=== Lines of data ===
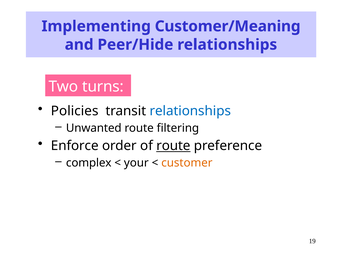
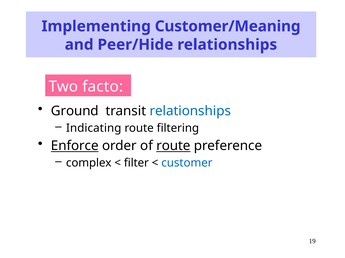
turns: turns -> facto
Policies: Policies -> Ground
Unwanted: Unwanted -> Indicating
Enforce underline: none -> present
your: your -> filter
customer colour: orange -> blue
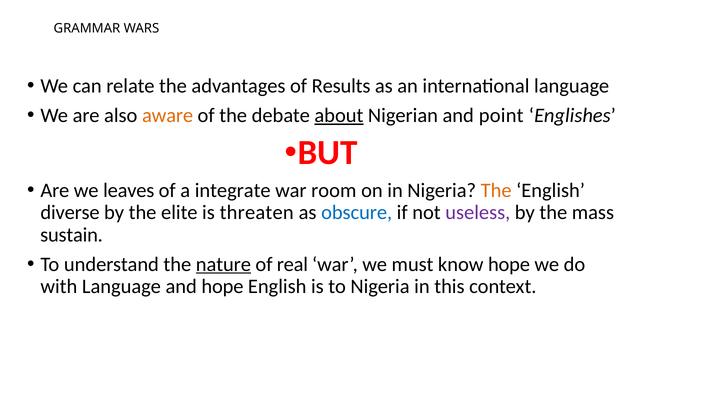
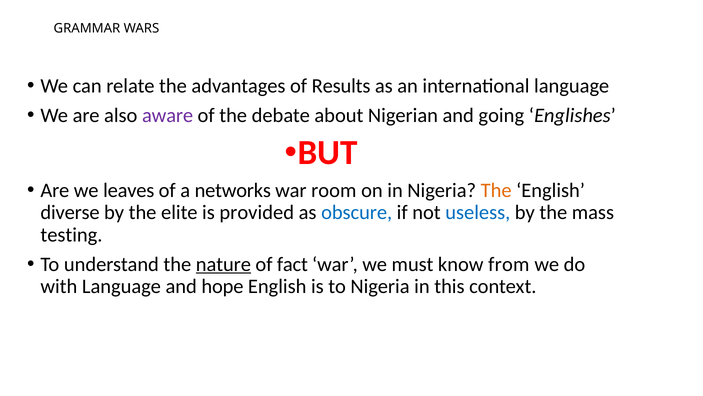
aware colour: orange -> purple
about underline: present -> none
point: point -> going
integrate: integrate -> networks
threaten: threaten -> provided
useless colour: purple -> blue
sustain: sustain -> testing
real: real -> fact
know hope: hope -> from
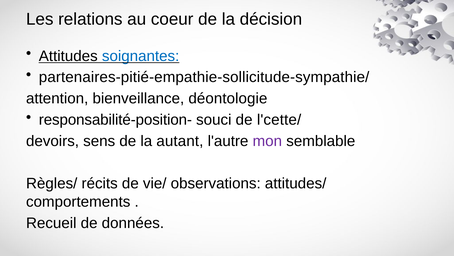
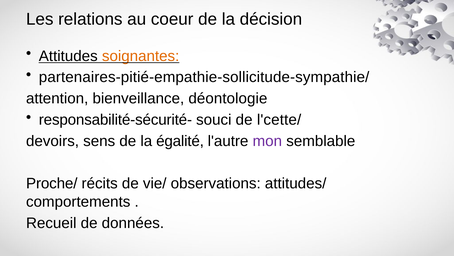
soignantes colour: blue -> orange
responsabilité-position-: responsabilité-position- -> responsabilité-sécurité-
autant: autant -> égalité
Règles/: Règles/ -> Proche/
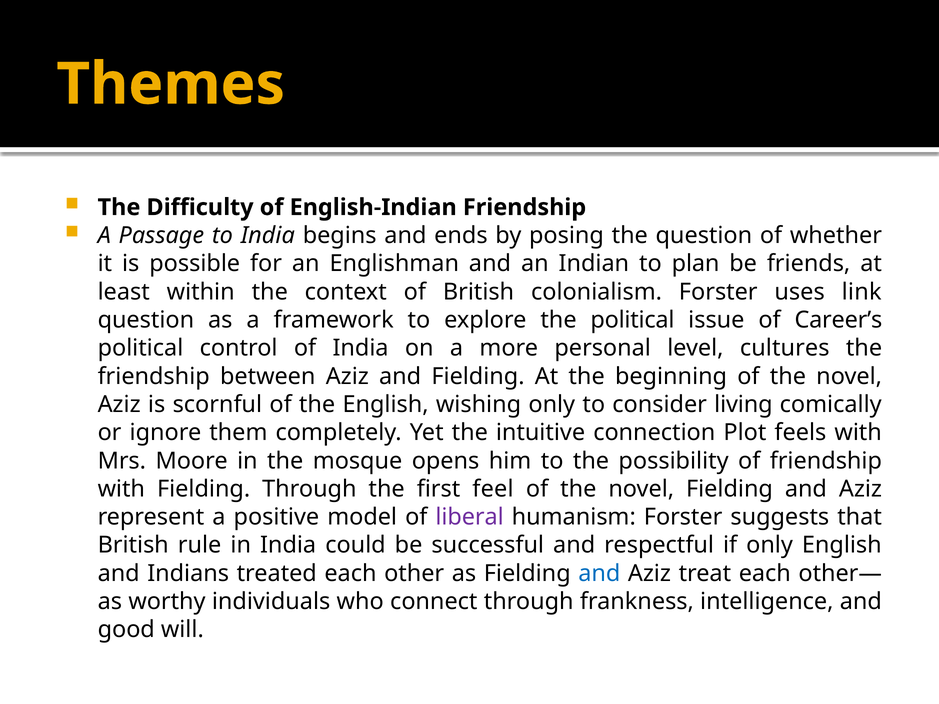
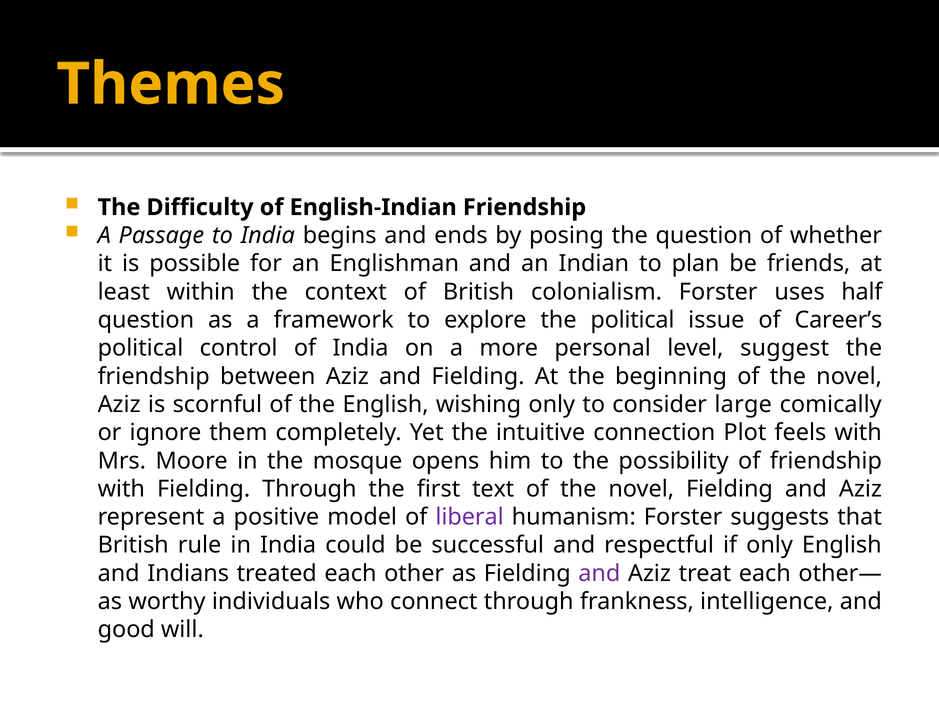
link: link -> half
cultures: cultures -> suggest
living: living -> large
feel: feel -> text
and at (599, 574) colour: blue -> purple
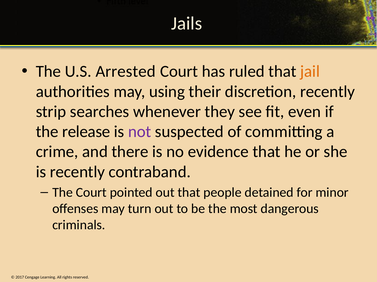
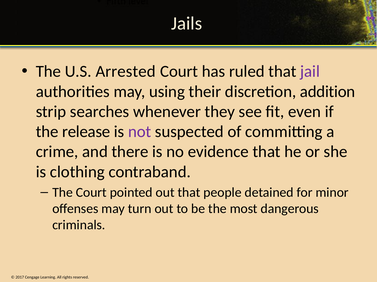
jail colour: orange -> purple
discretion recently: recently -> addition
is recently: recently -> clothing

=== SET EXERCISE ===
Copy out all the rows above word for word, without the pictures.

=== TASK RESULT ===
turns: turns -> facto
Policies: Policies -> Ground
Unwanted: Unwanted -> Indicating
Enforce underline: none -> present
your: your -> filter
customer colour: orange -> blue
aware colour: orange -> purple
about underline: present -> none
point: point -> going
integrate: integrate -> networks
threaten: threaten -> provided
useless colour: purple -> blue
sustain: sustain -> testing
real: real -> fact
know hope: hope -> from
soignantes colour: blue -> orange
responsabilité-position-: responsabilité-position- -> responsabilité-sécurité-
autant: autant -> égalité
Règles/: Règles/ -> Proche/
link: link -> half
cultures: cultures -> suggest
living: living -> large
feel: feel -> text
and at (599, 574) colour: blue -> purple
jail colour: orange -> purple
discretion recently: recently -> addition
is recently: recently -> clothing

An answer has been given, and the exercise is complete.